Document text →
------

The U.S. Department of Labor (DOL) issued its “tip pool” regulation in 2011, prohibiting employers from forcing tipped employees to share gratuities with nontipped employees. The rule was aimed at closing a loophole that allowed employers to operate such a pool as long as it also paid the employees involved minimum wage, as opposed to taking a tip credit against their wages.

Stakeholders challenged the rule in court but the 9th U.S. Circuit Court of Appeals upheld it, finding that nothing in the Fair Labor Standards Act (FLSA) prevents the DOL from adopting such a rule (Oregon Restaurant and Lodging Association v. Perez (816 F.3d 1080 (9th Cir. 2016)).

The plaintiffs asked the full 9th Circuit to reconsider the three-judge panel’s ruling, but the court denied the petition. In a scathing dissent joined by nine other judges, Judge Diarmuid F. O’Scannlain took issue with the majority’s “startling conclusion” that the DOL can prohibit any workplace practice that Congress has not protected.

------

Data listing →
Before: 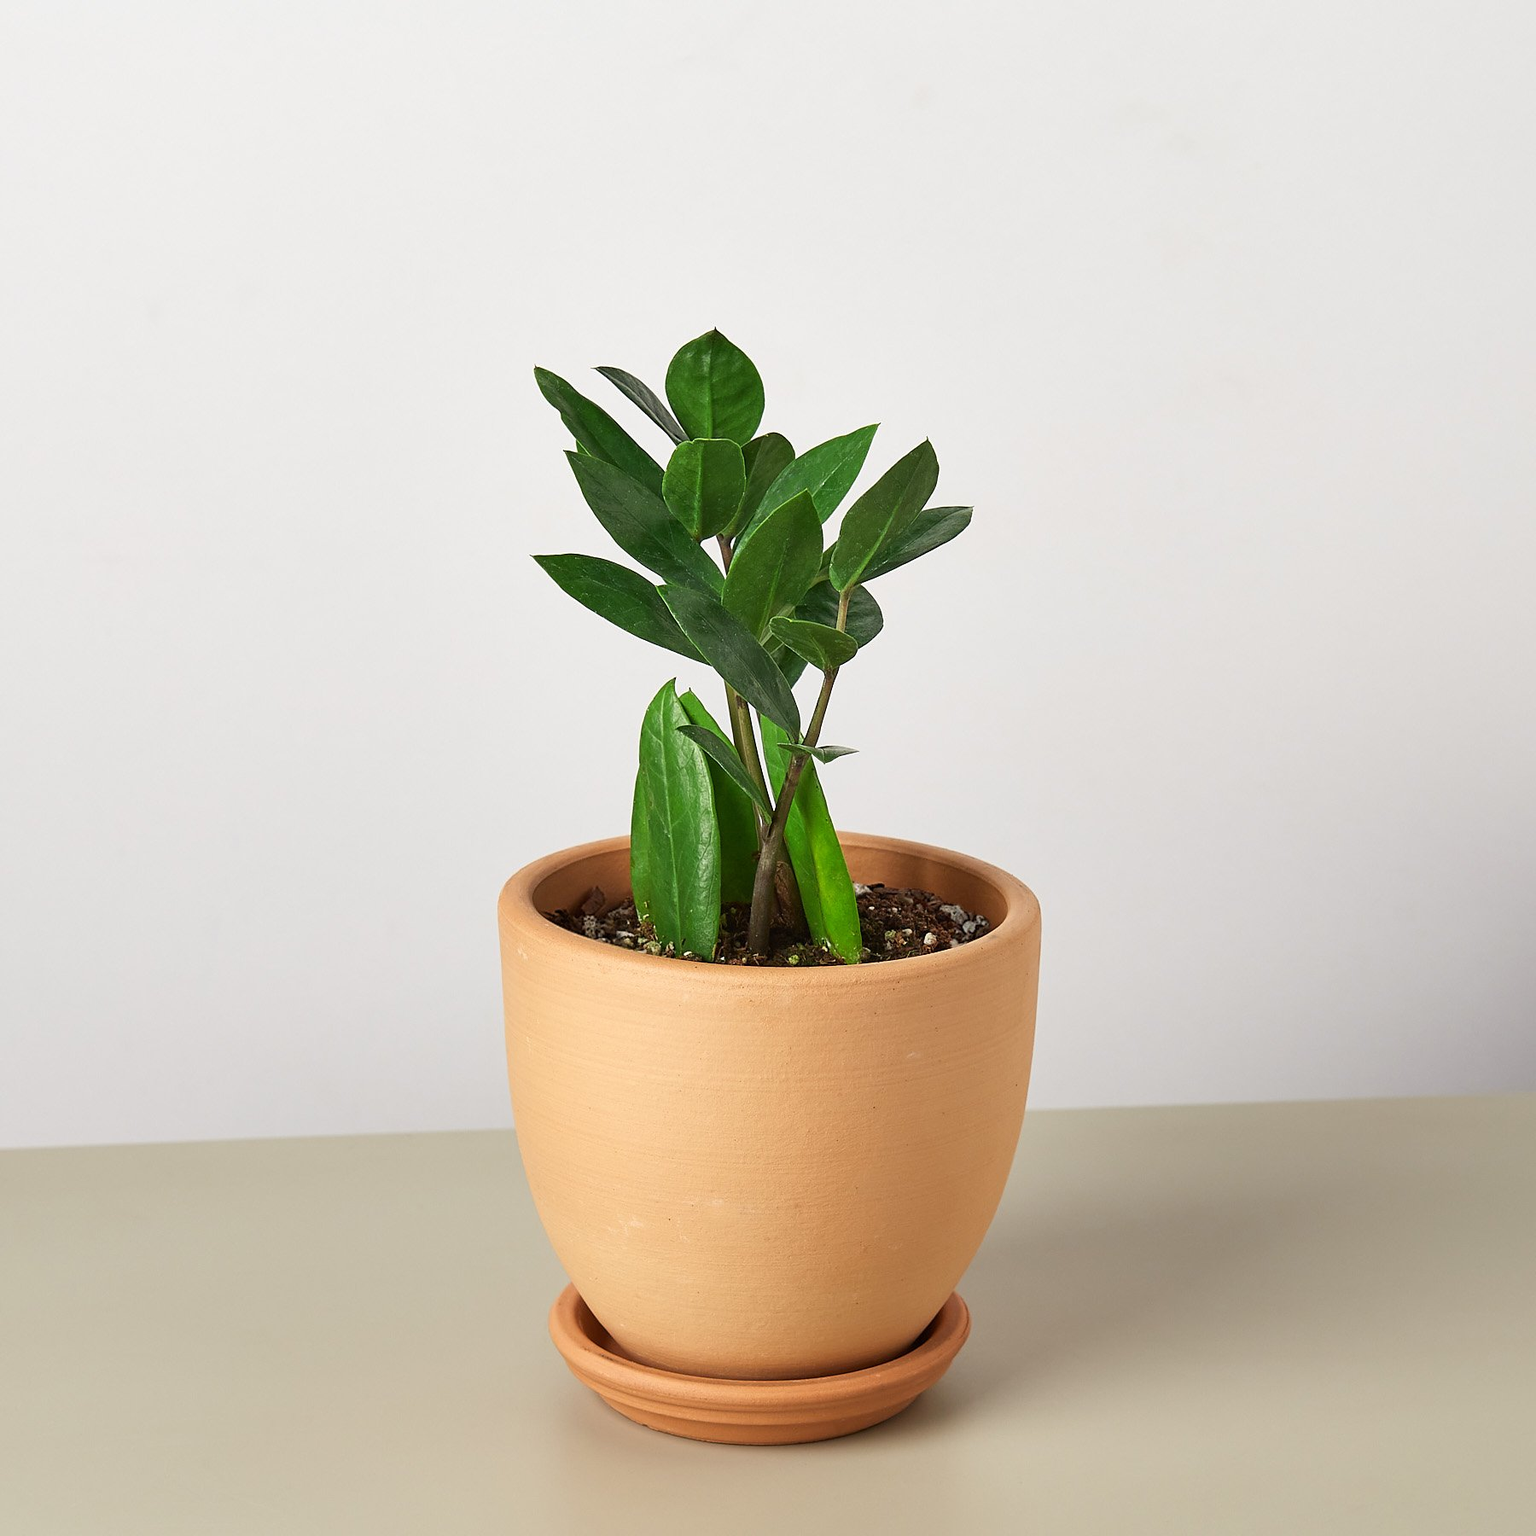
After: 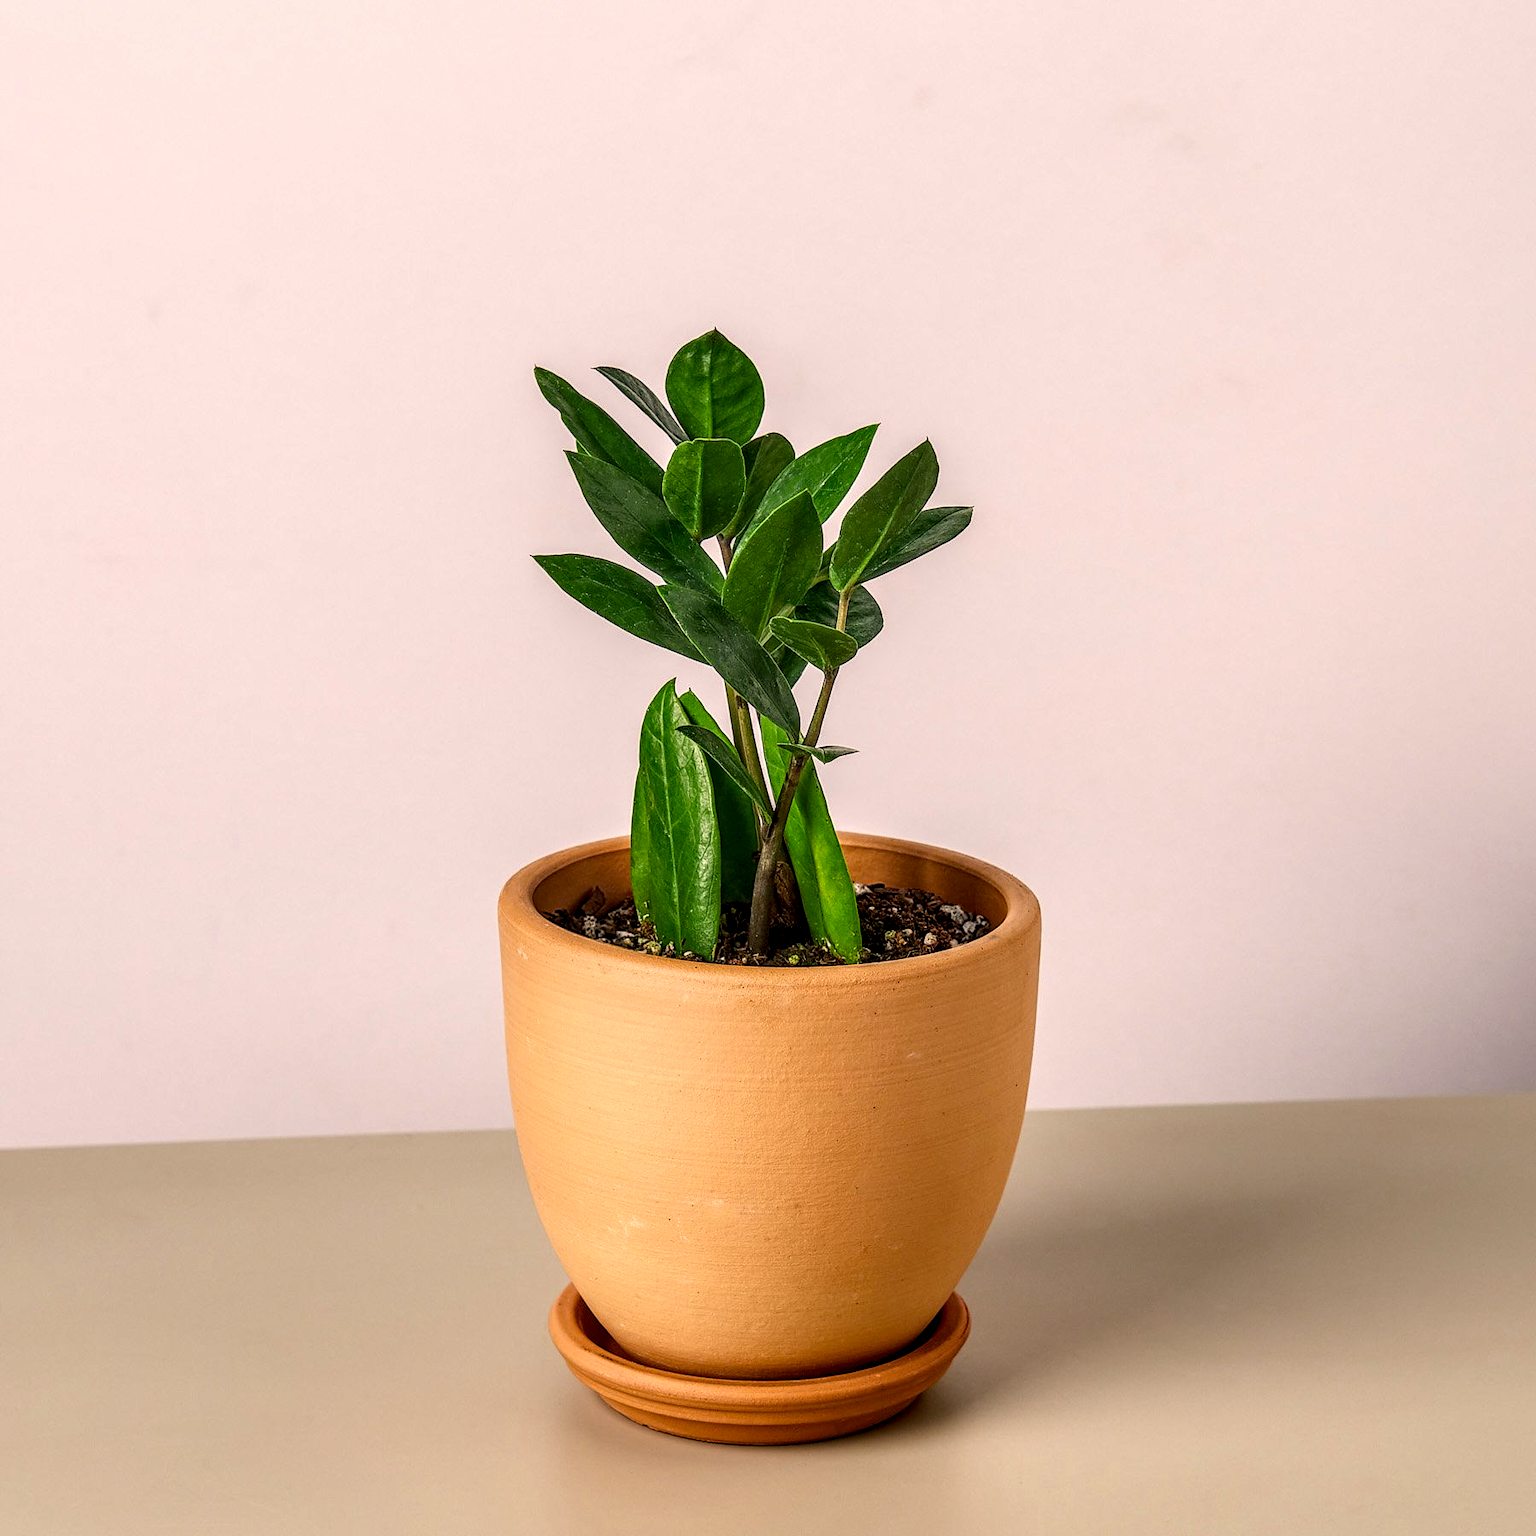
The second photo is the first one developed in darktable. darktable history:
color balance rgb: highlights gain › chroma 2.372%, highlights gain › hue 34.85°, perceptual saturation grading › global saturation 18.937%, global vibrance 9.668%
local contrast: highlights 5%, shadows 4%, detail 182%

------

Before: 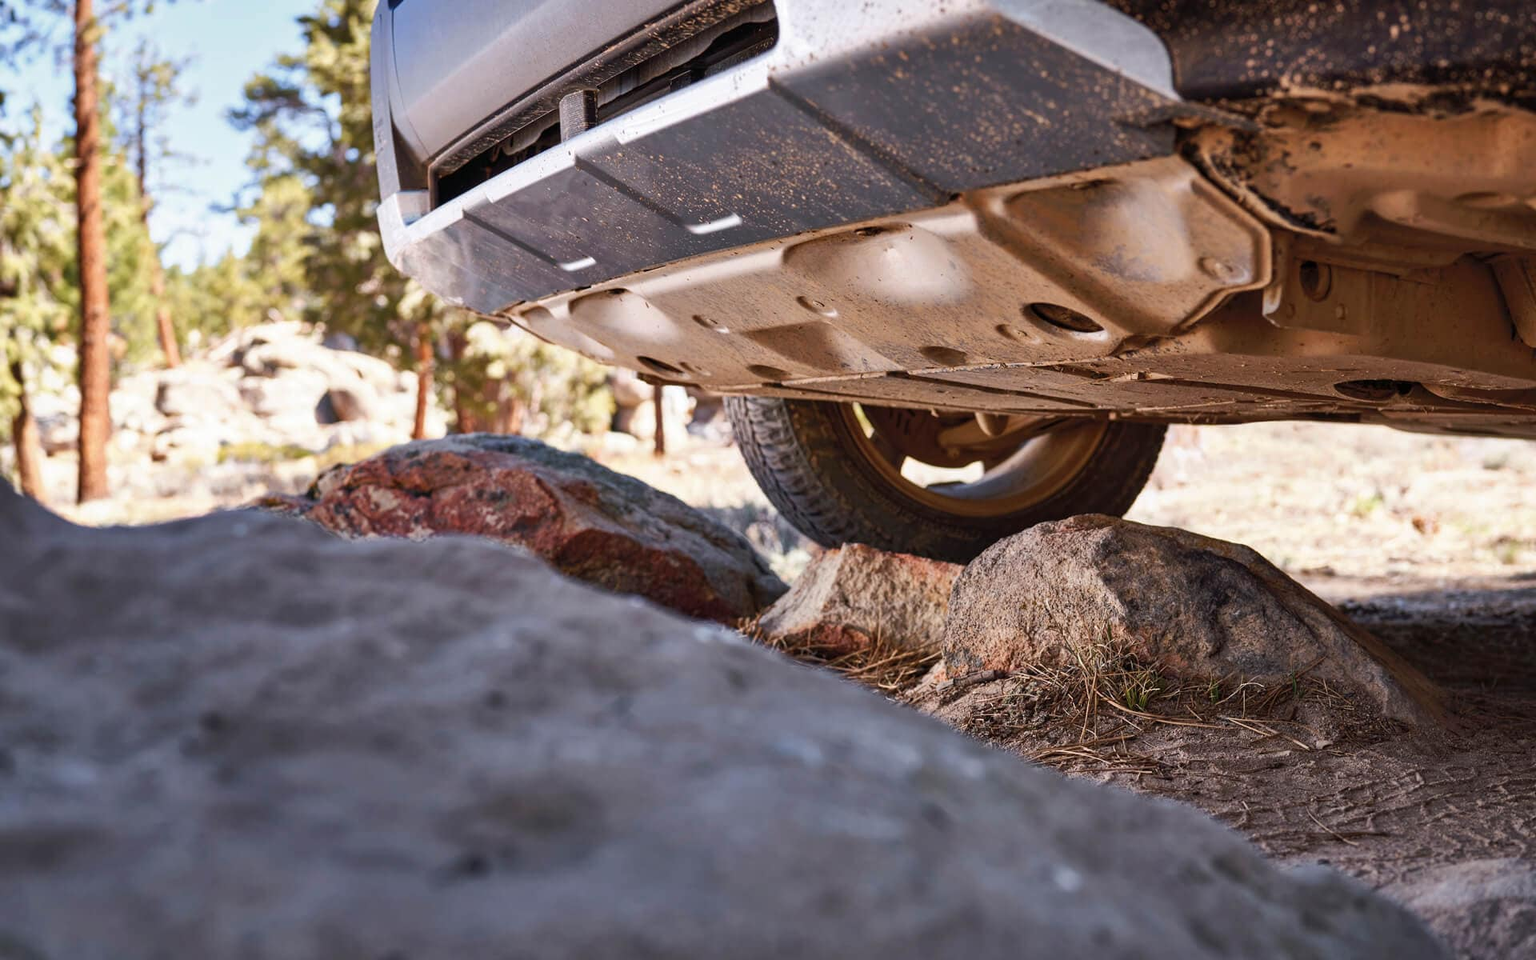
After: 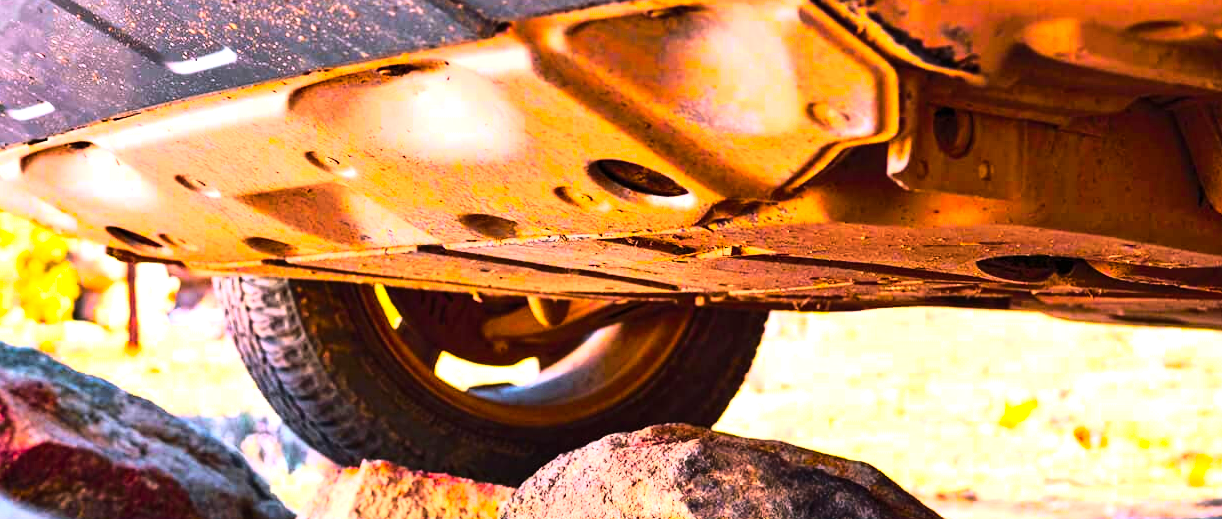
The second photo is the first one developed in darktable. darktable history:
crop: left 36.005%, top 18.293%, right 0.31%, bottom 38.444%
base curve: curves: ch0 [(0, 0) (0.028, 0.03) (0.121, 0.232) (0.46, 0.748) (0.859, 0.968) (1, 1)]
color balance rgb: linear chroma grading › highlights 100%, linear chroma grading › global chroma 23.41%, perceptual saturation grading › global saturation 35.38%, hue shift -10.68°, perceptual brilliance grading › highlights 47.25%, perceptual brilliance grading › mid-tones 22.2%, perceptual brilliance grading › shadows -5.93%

------

Work required →
Answer these questions using the text on the tip pool regulation:
1. In what year did the U.S. Department of Labor issue its tip pool regulation?
2. Which court upheld the rule when stakeholders challenged it?
3. How many other judges joined Judge Diarmuid F. O'Scannlain's dissent?

Expected answer →
1. 2011
2. The 9th U.S. Circuit Court of Appeals
3. Nine